• Assigned task: Repeat the full listing below verbatim and keep the images out.

• Collected data:
::::::::

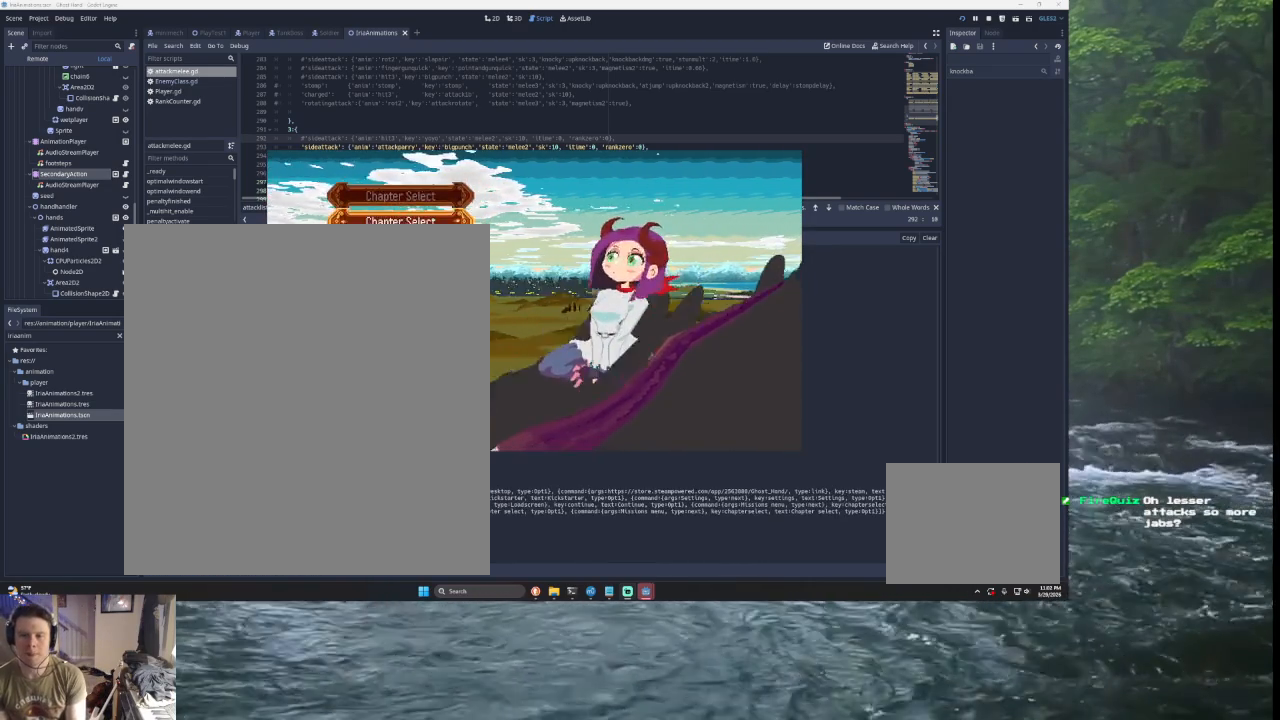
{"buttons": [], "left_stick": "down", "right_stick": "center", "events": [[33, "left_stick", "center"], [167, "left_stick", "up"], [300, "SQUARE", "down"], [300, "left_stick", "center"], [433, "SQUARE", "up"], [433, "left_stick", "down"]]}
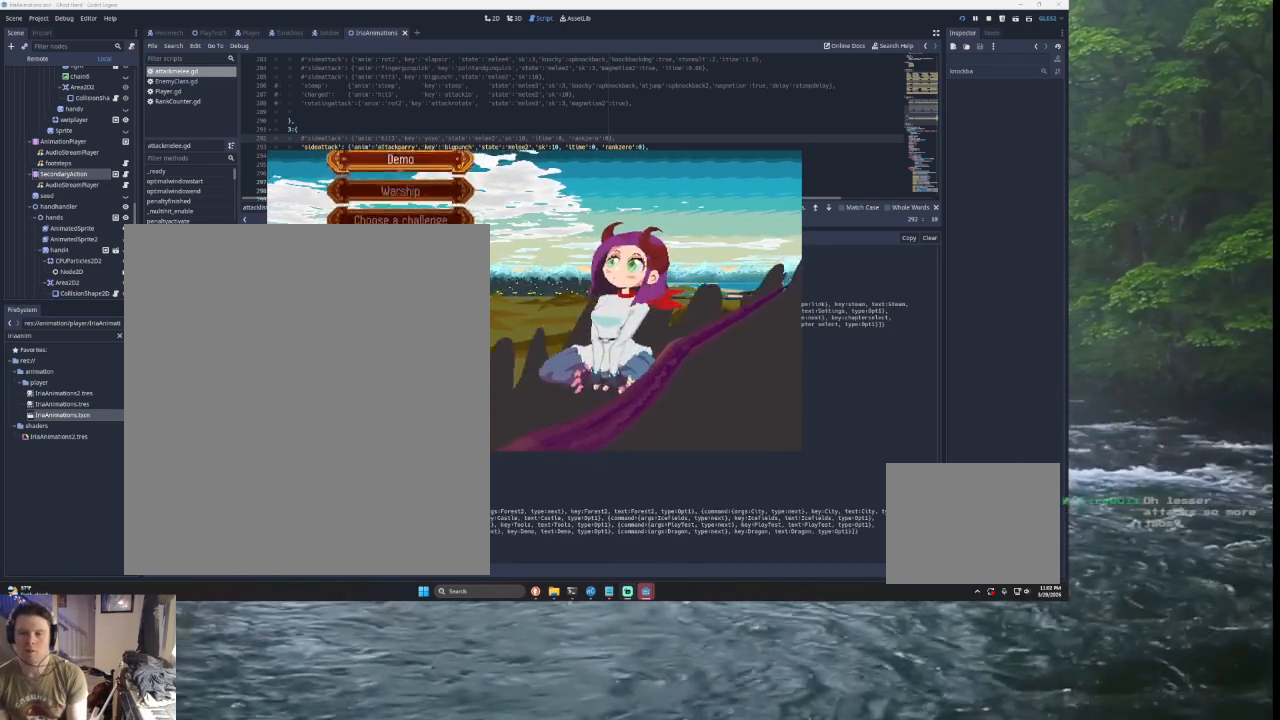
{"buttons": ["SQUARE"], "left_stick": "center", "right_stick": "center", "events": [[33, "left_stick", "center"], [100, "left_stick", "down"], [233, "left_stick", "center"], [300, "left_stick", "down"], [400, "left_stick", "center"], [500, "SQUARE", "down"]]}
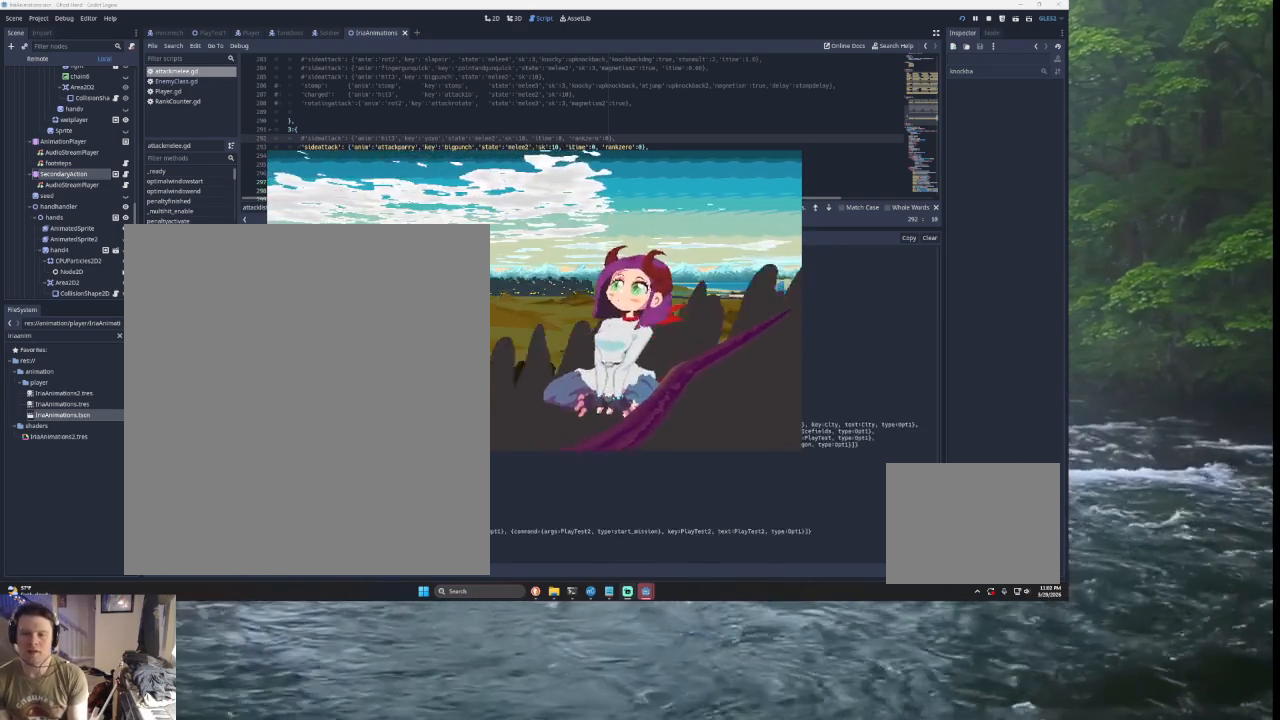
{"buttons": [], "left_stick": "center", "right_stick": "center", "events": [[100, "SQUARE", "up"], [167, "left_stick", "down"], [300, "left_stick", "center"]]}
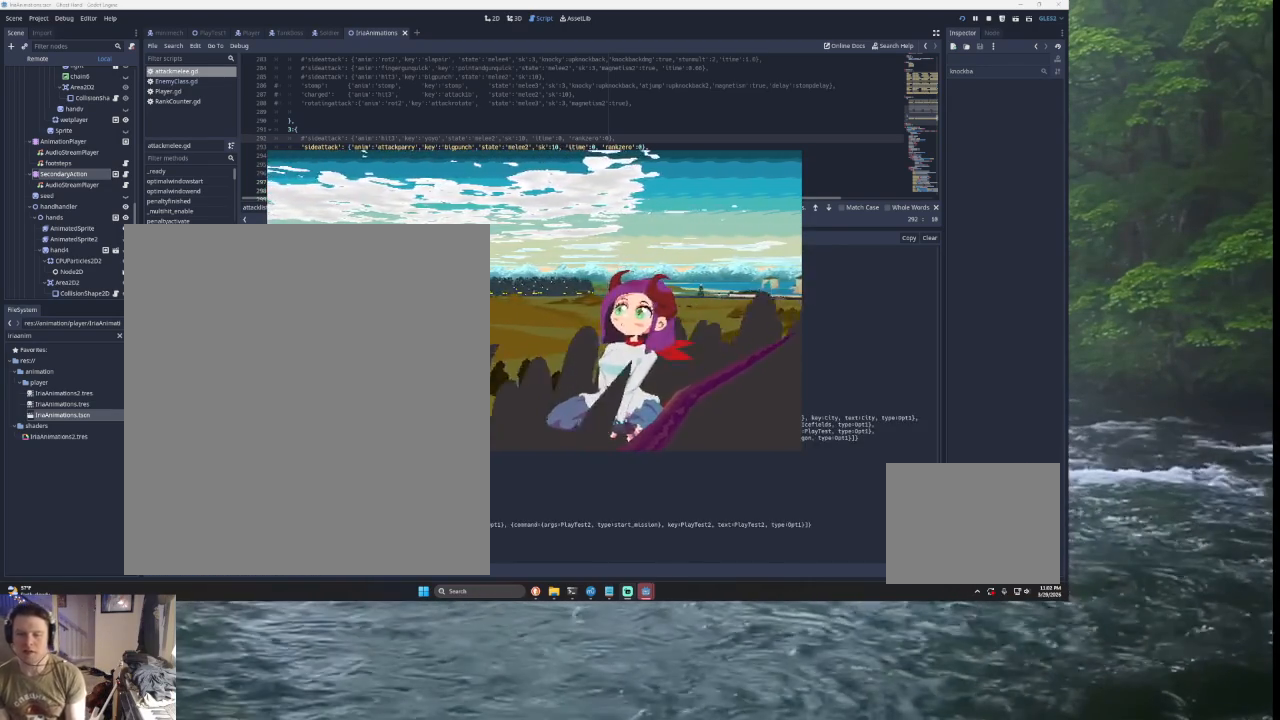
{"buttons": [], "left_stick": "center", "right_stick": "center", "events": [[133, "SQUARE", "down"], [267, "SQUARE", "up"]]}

::::::::

• Reply to the task:
{"buttons": [], "left_stick": "down", "right_stick": "center", "events": [[33, "left_stick", "center"], [167, "left_stick", "up"], [300, "SQUARE", "down"], [300, "left_stick", "center"], [433, "SQUARE", "up"], [433, "left_stick", "down"]]}
{"buttons": ["SQUARE"], "left_stick": "center", "right_stick": "center", "events": [[33, "left_stick", "center"], [100, "left_stick", "down"], [233, "left_stick", "center"], [300, "left_stick", "down"], [400, "left_stick", "center"], [500, "SQUARE", "down"]]}
{"buttons": [], "left_stick": "center", "right_stick": "center", "events": [[100, "SQUARE", "up"], [167, "left_stick", "down"], [300, "left_stick", "center"]]}
{"buttons": [], "left_stick": "center", "right_stick": "center", "events": [[133, "SQUARE", "down"], [267, "SQUARE", "up"]]}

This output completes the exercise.